In the meanwhile, Passepartout who had perched himself on the lower branches of a tree, was resolving an idea which had at first struck him like a flash, and which was now firmly lodged in his brain. He had commenced by saying to himself, "What folly!" and then he repeated, "Why not, after all? It’s a chance perhaps the only one; and with such sots!" Thinking thus, he slipped, with the suppleness of a serpent, to the lowest branches, the ends of which bent almost to the ground. Verne does not tell us what this comic man’s idea is but we shall soon see it for ourselves. Morning approaches soon and when Sir Francis and Fogg see Aouda struggling to get free from her executioners, both are very angry. Sir Francis’s heart throbbed; and, convulsively seizing Mr. Fogg’s hand found in it an open knife.

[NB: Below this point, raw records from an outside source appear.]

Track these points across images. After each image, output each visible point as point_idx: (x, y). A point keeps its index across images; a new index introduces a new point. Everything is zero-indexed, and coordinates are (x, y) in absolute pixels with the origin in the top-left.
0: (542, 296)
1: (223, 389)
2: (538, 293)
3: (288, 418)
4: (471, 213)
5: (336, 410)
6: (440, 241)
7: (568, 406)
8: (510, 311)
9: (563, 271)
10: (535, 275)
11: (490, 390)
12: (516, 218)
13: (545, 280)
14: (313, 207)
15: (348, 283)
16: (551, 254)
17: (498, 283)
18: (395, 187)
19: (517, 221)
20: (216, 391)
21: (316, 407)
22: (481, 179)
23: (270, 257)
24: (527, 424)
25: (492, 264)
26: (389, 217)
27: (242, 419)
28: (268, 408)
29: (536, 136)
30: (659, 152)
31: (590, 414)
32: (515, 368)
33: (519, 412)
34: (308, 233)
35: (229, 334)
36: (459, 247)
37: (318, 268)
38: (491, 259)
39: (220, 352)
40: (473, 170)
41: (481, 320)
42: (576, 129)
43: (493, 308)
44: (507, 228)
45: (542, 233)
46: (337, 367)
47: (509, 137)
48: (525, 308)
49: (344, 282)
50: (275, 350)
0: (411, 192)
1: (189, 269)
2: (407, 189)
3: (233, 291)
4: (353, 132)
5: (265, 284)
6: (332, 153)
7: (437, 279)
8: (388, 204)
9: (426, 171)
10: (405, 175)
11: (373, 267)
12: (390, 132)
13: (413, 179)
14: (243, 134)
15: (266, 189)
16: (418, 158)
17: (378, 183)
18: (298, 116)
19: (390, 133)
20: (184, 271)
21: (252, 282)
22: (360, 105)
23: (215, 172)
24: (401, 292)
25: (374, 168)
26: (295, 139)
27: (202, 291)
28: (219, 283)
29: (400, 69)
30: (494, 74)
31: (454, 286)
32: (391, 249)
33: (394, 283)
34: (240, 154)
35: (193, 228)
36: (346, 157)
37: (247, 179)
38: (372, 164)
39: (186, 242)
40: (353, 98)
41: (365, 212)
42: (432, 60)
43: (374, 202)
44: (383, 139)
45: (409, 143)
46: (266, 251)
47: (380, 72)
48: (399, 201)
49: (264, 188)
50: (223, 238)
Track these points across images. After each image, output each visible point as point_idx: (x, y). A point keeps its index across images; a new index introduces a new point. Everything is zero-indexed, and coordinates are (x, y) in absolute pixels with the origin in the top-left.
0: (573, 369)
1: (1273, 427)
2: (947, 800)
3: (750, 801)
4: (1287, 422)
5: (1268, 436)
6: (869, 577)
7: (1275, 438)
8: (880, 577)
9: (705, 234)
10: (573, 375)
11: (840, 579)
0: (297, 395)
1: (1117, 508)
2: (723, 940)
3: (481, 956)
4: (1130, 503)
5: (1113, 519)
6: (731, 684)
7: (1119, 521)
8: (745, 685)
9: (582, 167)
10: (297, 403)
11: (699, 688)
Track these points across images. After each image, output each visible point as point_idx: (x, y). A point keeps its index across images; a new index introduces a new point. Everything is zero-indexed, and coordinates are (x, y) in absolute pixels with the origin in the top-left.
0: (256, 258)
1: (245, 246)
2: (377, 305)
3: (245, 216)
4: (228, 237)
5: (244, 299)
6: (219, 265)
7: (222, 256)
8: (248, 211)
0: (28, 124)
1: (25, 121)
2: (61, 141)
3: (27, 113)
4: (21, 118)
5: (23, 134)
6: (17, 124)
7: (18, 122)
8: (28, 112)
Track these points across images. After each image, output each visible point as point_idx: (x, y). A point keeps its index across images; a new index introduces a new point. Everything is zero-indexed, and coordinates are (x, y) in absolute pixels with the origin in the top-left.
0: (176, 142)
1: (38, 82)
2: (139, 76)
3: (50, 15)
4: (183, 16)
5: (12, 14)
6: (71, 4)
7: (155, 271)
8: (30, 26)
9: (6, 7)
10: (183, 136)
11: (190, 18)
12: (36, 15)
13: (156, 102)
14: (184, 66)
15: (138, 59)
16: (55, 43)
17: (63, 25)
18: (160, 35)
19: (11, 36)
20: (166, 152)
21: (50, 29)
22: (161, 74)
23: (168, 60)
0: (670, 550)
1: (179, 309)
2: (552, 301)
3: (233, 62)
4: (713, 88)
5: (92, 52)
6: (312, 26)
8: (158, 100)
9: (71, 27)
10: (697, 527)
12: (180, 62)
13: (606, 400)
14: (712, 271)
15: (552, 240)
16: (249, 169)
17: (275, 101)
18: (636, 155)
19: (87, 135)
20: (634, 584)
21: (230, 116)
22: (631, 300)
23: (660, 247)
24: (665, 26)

They join the last ranks of the priests in the procession towards the pyre. Aouda is laid down, by her husband and the pyre is lit. Fogg is about to make a dash for Aouda, when the guide and Sir Francis stop him. This is one of the few occasions, when Fogg acts impulsively, defying logic and practicality. But, we soon see that Fogg does not need to carry out his sacrifice, as the gathering is shocked suddenly by the ghost like figure of the rajah who seems to have gotten up and having picked up his wife, starts walking down. Fakirs and soldiers and priests, seized with instant terror, lay there, with their faces on the ground, not daring to lift their eyes and behold such a prodigy. The inanimate victim was borne along by the vigorous arms which supported her, and which she did not seem in the least to burden. Aouda of course is still quite unconscious and does not have any clue as to what is happening around her. It is the orthodox and superstitious nature of the Indians that proves to be their downfall eventually. They are scared by what seems to them to be the ghost of the rajah and let the figure walk away. They would have realized their folly there and then, had they looked up.

This figure soon addresses Fogg and the others in English and it is then that we realize that the specter is actually none other than Passepartout who, playing his part with a happy audacity, had passed through the crowd amid the general terror. Passepartout is the unquestioned hero of this chapter and it is because of his ingenuity that Fogg’s mission is completed and Aouda is saved. Fogg might have come up with the idea of rescuing the woman, but it is Passepartout who finally carries forth the rescue. It is a very interesting way to end the chapter and Verne definitely does not seem to lack any exciting ideas. By the time, the priests realize that an abduction has taken place, the English group is fleeing away on the elephant. The soldiers do fire at the fliers, but they manage to escape unharmed.